The best thing about the Envision is that it was rated as one of the top monitors by CNet (and others). Sharp, crystal clear, and with a 3 year warrantee. No frills like a USB hub or the cheap little speakers, but just a solid, high-quality, LCD monitor. The best part? The price! These are among the most inexpensive monitors out there (I paid $550, but with rebate they are usually under $500 -- remember, this is for a 17" screen, not a 15").
I was worried about four things:
1) A cheap monitor would look cheap. Nope. This monitor is right up there with the best of them. Some of the more expensive monitors have slightly wider viewing angles, but the Envision's angle isn't bad. If you are sitting in front of your desk anyway, this isn't a big deal.
2) How would games, DVD video, and such look? My laptop is kind of streaky with video. Not the Envision. It looks great. Unreal Tournament, Quake III, and Urban Terror all look fine. So does my TV card video and DVD playback.
3) The Envision has analog inputs. Recent advances has made it very difficult to tell the difference between an analog and a digital monitor. The Envision's image is great.
4) I would lose screen space from my 19" monitor. This isn't a problem. A 19" monitor only has 17.5 to 18" of usable space anyway. With the LCD, the entire screen is used all the time.
CNet's big complaint with the monitor is that the controls are top-mounted. You can't really see them. Not a big deal after you figure out where they are. However, since the monitor automatically adjusts anytime the screen changes resolution, it hardly matters since you will probably never use the controls after the first 10 minutes.
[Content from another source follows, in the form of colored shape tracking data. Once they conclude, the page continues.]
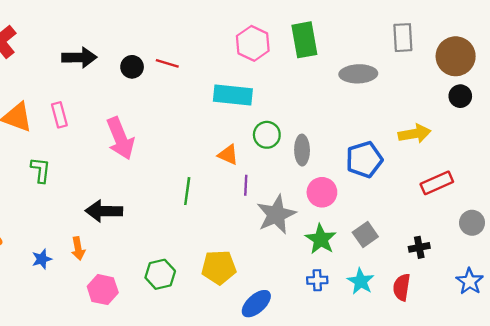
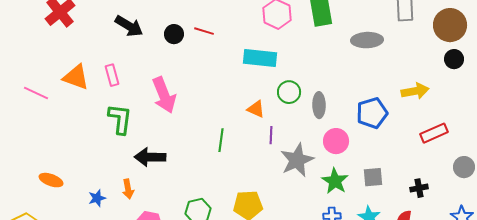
black arrow: (79, 57) -> (129, 26), turned 32
green L-shape: (41, 170) -> (120, 119), moved, size x1.4
gray square: (365, 234) -> (373, 177), turned 30

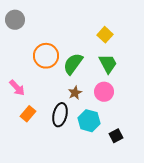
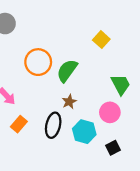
green trapezoid: (108, 64) -> (121, 85), moved
pink circle: (104, 92) -> (110, 112), moved

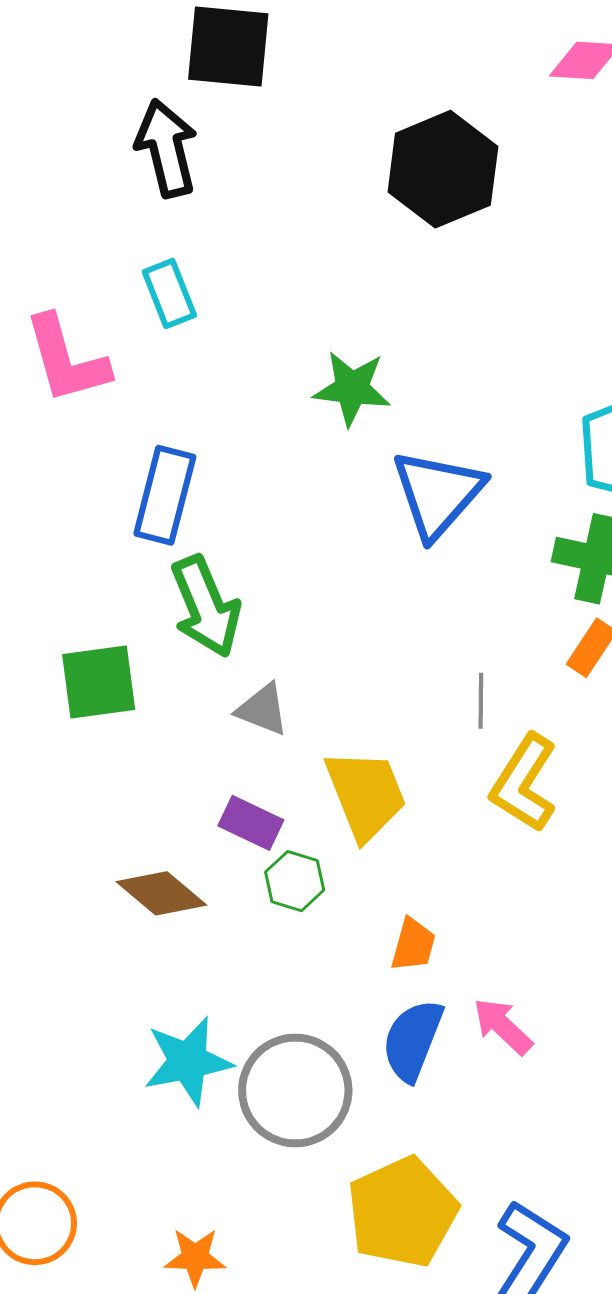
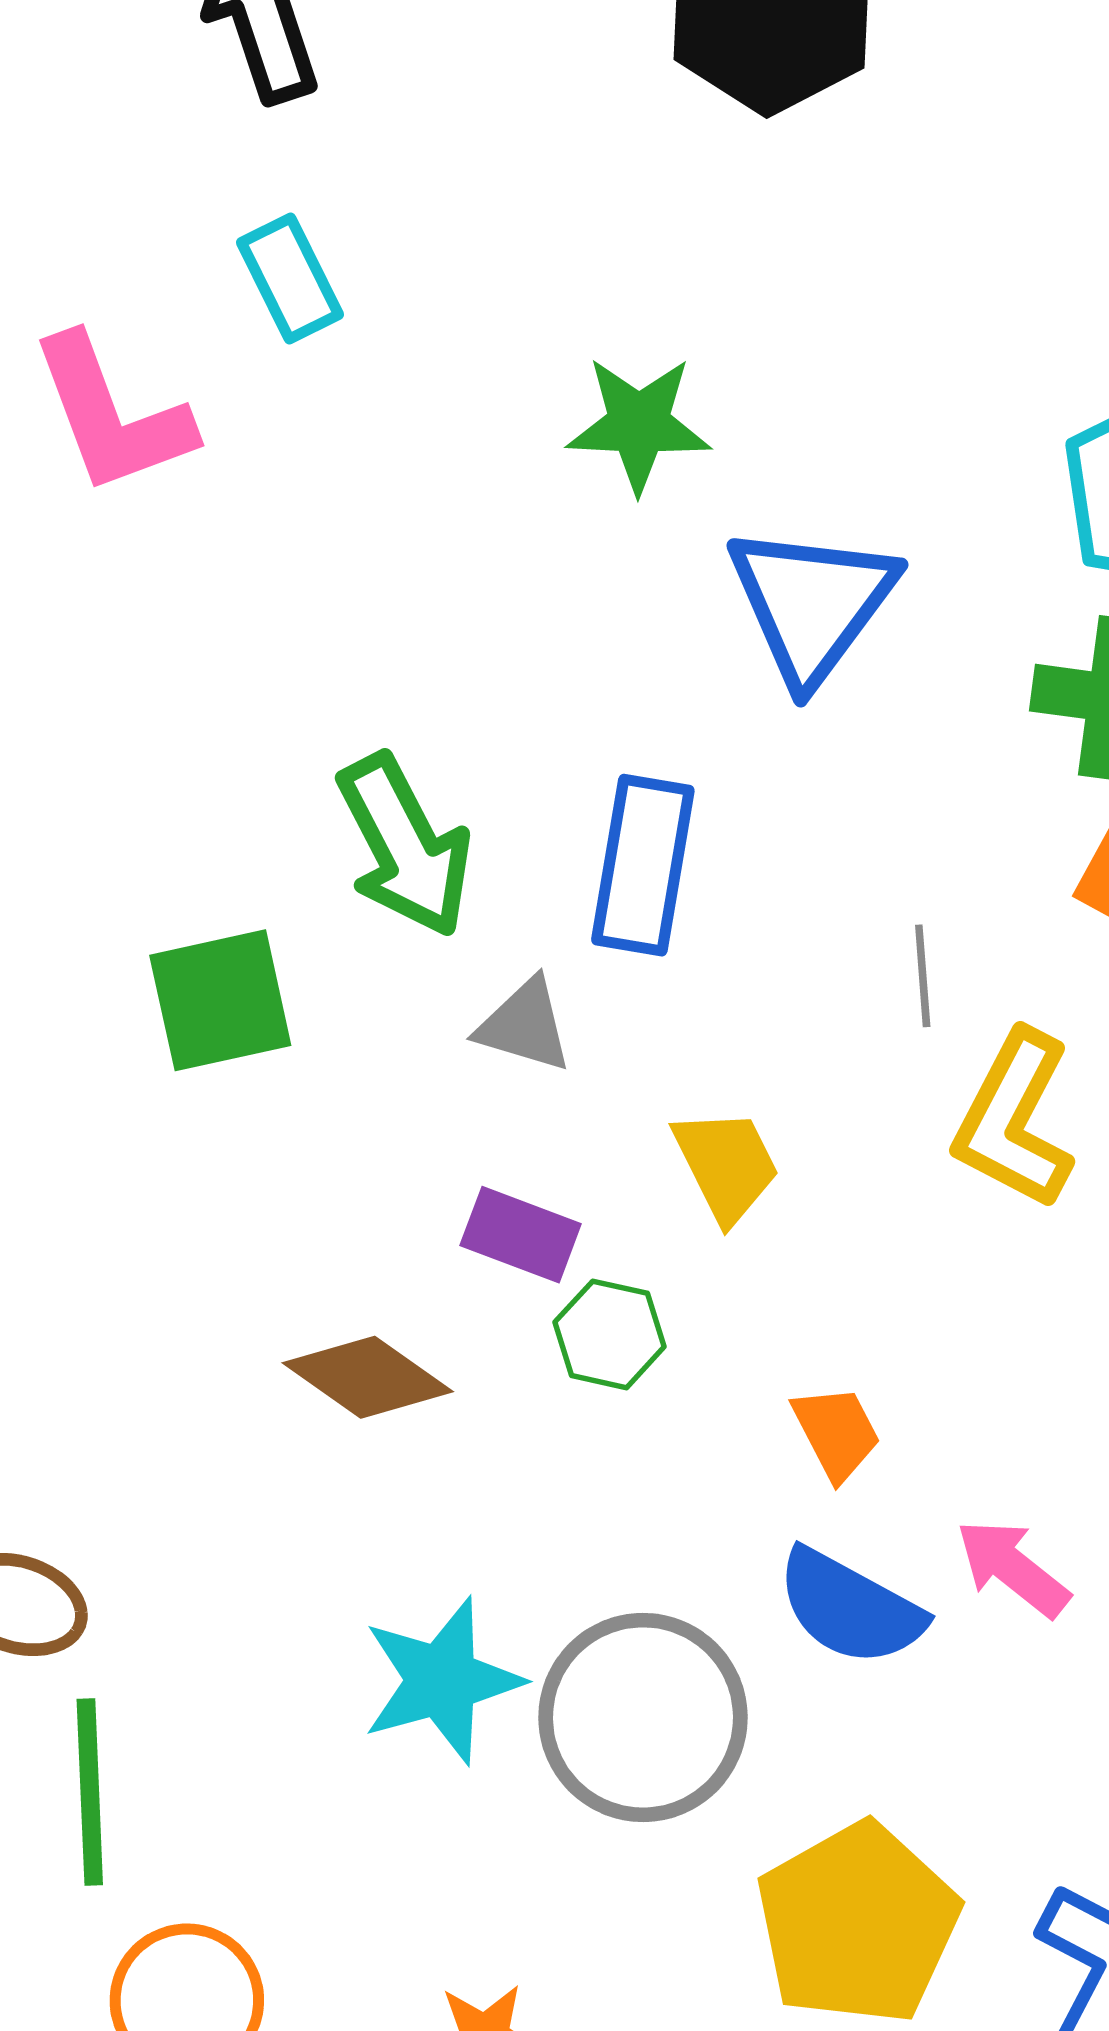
blue rectangle: (165, 495) -> (643, 865), moved
yellow trapezoid: (366, 794) -> (726, 1165), size x0.7
orange trapezoid: (413, 945) -> (836, 1433), turned -38
blue semicircle: (413, 1040) -> (850, 1608), turned -78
Probably my biggest single complaint was that it took me 10 minutes to figure out the right way to make the base snap onto the monitor. Once that was taken care of, setup took about 5 seconds. You can load drivers off a disk, although as far as I can tell, there is no need for the drivers.
The screen is 1280x1024 but will display many other common resolutions like 800x600, 1024x768, etc. When you see these in the store, make sure they are set for 1280x1024. Often they have all the screens set to a smaller size. The LCD looks so much better at the native resolution. At 800x600 or 1024x768 the monitor scales the output and it isn't as crisp (although it is still pretty good).
Now that I have the monitor back farther (since it is so thin), my eyes feel better and I'm more productive. The brightness of the screen is unbelievable. I'll never go back to a glass CRT.